The start-up time of MATLAB v2021a is very slow. Launching a MATLAB notebook or MATLAB desktop with this version will take several minutes (~ 5 minutes in our tests). We recommend using at least version 2022a.

Custom Python environments#

You can use Python virtual environments to generate custom kernels for your notebooks. Virtual environments provide a layer of isolation allowing users to install additional Python packages on top of the software modules without conflicts. Each of your virtual environments can be added as a new kernel for your notebooks and launched from the lab interface.

The main step in adding a new kernel to your JupyterLab environment from one of your virtual environments is to create the virtual environment itself.

  1. Start a new session in in the cluster partition and with the Jupyter environment of choice


    Software installed in virtual environments will only work in the cluster partition and Jupyter environment used for its creation.

  2. Open the Terminal from your lab interface

  3. Follow the instructions in Python virtual environments to create a new virtual environment and install any Python packages in it. Keep in mind that loading the Python module is not necessary as that is already done by the JupyterLab session. This new virtual environment can be placed anywhere you like in the storage of the cluster.

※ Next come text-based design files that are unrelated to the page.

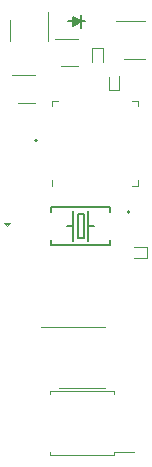
<source format=gbr>
%TF.GenerationSoftware,KiCad,Pcbnew,(5.1.6-0-10_14)*%
%TF.CreationDate,2022-02-25T15:24:37-06:00*%
%TF.ProjectId,Bonsai_C4,426f6e73-6169-45f4-9334-2e6b69636164,rev?*%
%TF.SameCoordinates,Original*%
%TF.FileFunction,Legend,Top*%
%TF.FilePolarity,Positive*%
%FSLAX46Y46*%
G04 Gerber Fmt 4.6, Leading zero omitted, Abs format (unit mm)*
G04 Created by KiCad (PCBNEW (5.1.6-0-10_14)) date 2022-02-25 15:24:37*
%MOMM*%
%LPD*%
G01*
G04 APERTURE LIST*
%ADD10C,0.120000*%
%ADD11C,0.254000*%
%ADD12C,0.203200*%
%ADD13C,0.152400*%
%ADD14C,0.200000*%
%ADD15C,0.130000*%
%ADD16C,0.127000*%
G04 APERTURE END LIST*
D10*
%TO.C,U3*%
X105112000Y-114755000D02*
X105112000Y-114280000D01*
X105112000Y-114280000D02*
X105587000Y-114280000D01*
X112332000Y-121025000D02*
X112332000Y-121500000D01*
X112332000Y-121500000D02*
X111857000Y-121500000D01*
X112332000Y-114755000D02*
X112332000Y-114280000D01*
X112332000Y-114280000D02*
X111857000Y-114280000D01*
X105112000Y-121025000D02*
X105112000Y-121500000D01*
%TO.C,U7*%
X107620000Y-138560000D02*
X109570000Y-138560000D01*
X107620000Y-138560000D02*
X105670000Y-138560000D01*
X107620000Y-133440000D02*
X109570000Y-133440000D01*
X107620000Y-133440000D02*
X104170000Y-133440000D01*
%TO.C,U6*%
X107620000Y-138835000D02*
X104895000Y-138835000D01*
X104895000Y-138835000D02*
X104895000Y-139095000D01*
X107620000Y-138835000D02*
X110345000Y-138835000D01*
X110345000Y-138835000D02*
X110345000Y-139095000D01*
X107620000Y-144285000D02*
X104895000Y-144285000D01*
X104895000Y-144285000D02*
X104895000Y-144025000D01*
X107620000Y-144285000D02*
X110345000Y-144285000D01*
X110345000Y-144285000D02*
X110345000Y-144025000D01*
X110345000Y-144025000D02*
X112020000Y-144025000D01*
%TO.C,U2*%
X101504000Y-107412000D02*
X101504000Y-109212000D01*
X104724000Y-109212000D02*
X104724000Y-106762000D01*
%TO.C,D5*%
X109872800Y-113380000D02*
X110787200Y-113380000D01*
X109872800Y-112230000D02*
X109872800Y-113380000D01*
X110787200Y-112223000D02*
X110787200Y-113373000D01*
D11*
%TO.C,D4*%
X107191000Y-107461000D02*
X107191000Y-107661000D01*
X106991000Y-107311000D02*
X106991000Y-107811000D01*
D12*
X107841000Y-107561000D02*
X107491000Y-107561000D01*
X107491000Y-107561000D02*
X107491000Y-108111000D01*
X107491000Y-107561000D02*
X107491000Y-107011000D01*
D13*
X107491000Y-107561000D02*
X106891000Y-107961000D01*
X106891000Y-107961000D02*
X106891000Y-107161000D01*
X106891000Y-107161000D02*
X107491000Y-107561000D01*
D12*
X107291000Y-107561000D02*
X106441000Y-107561000D01*
D10*
%TO.C,D1*%
X108447800Y-111009000D02*
X108447800Y-109859000D01*
X109362200Y-111002000D02*
X109362200Y-109852000D01*
X109362200Y-109852000D02*
X108447800Y-109852000D01*
%TO.C,U5*%
X102209000Y-114435000D02*
X103609000Y-114435000D01*
X103609000Y-112115000D02*
X101709000Y-112115000D01*
D14*
%TO.C,Q2*%
X103802000Y-117637000D02*
G75*
G03*
X103802000Y-117637000I-100000J0D01*
G01*
D10*
%TO.C,D2*%
X113150000Y-127602200D02*
X113150000Y-126687800D01*
X112000000Y-127602200D02*
X113150000Y-127602200D01*
X111993000Y-126687800D02*
X113143000Y-126687800D01*
%TO.C,U1*%
X112932000Y-107545000D02*
X110482000Y-107545000D01*
X111132000Y-110765000D02*
X112932000Y-110765000D01*
%TO.C,U4*%
X105869000Y-111334000D02*
X107269000Y-111334000D01*
X107269000Y-109014000D02*
X105369000Y-109014000D01*
D14*
%TO.C,Q1*%
X111652000Y-123720000D02*
G75*
G03*
X111652000Y-123720000I-100000J0D01*
G01*
D15*
%TO.C,D3*%
X101367800Y-124731000D02*
X101164600Y-124731000D01*
D10*
X101520200Y-124629400D02*
X101037600Y-124629400D01*
X101037600Y-124629400D02*
X101291600Y-124883400D01*
X101291600Y-124883400D02*
X101520200Y-124629400D01*
D16*
%TO.C,Y1*%
X108144000Y-124880000D02*
X108652000Y-124880000D01*
X106874000Y-124880000D02*
X106366000Y-124880000D01*
X108144000Y-124880000D02*
X108144000Y-126150000D01*
X108144000Y-123610000D02*
X108144000Y-124880000D01*
X106874000Y-124880000D02*
X106874000Y-126150000D01*
X106874000Y-123610000D02*
X106874000Y-124880000D01*
X107763000Y-123864000D02*
X107255000Y-123864000D01*
X107763000Y-125896000D02*
X107763000Y-123864000D01*
X107255000Y-125896000D02*
X107763000Y-125896000D01*
X107255000Y-123864000D02*
X107255000Y-125896000D01*
X110008360Y-123282340D02*
X105009640Y-123282340D01*
X110008360Y-123681120D02*
X110008360Y-123282340D01*
X110008360Y-126477660D02*
X110008360Y-126078880D01*
X105009640Y-126477660D02*
X110008360Y-126477660D01*
X105009640Y-126078880D02*
X105009640Y-126477660D01*
X105009640Y-123282340D02*
X105009640Y-123681120D01*
%TD*%
M02*

</source>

    Example sequence of commands to create a new virtual environment in the directory myenv#
    $ virtualenv --system-site-packages myenv
    $ source myenv/bin/activate
    (myenv) $
    (myenv) $ python -m pip install --upgrade pip
    (myenv) $ python -m pip install <insert_cool_package>
  4. Add your new virtual environment as a new Jupyter kernel (from the same terminal shell)

    $ python -m ipykernel install --user --name=myenv
  5. A new launcher will appear in the lab interface to start notebooks using this new virtual environment


    Launchers of standard Python notebook and custom Python kernel from virtual environment#


Whenever you want to reuse your existing virtual environments in the lab, keep in mind to load any software modules used in its creation beforehand.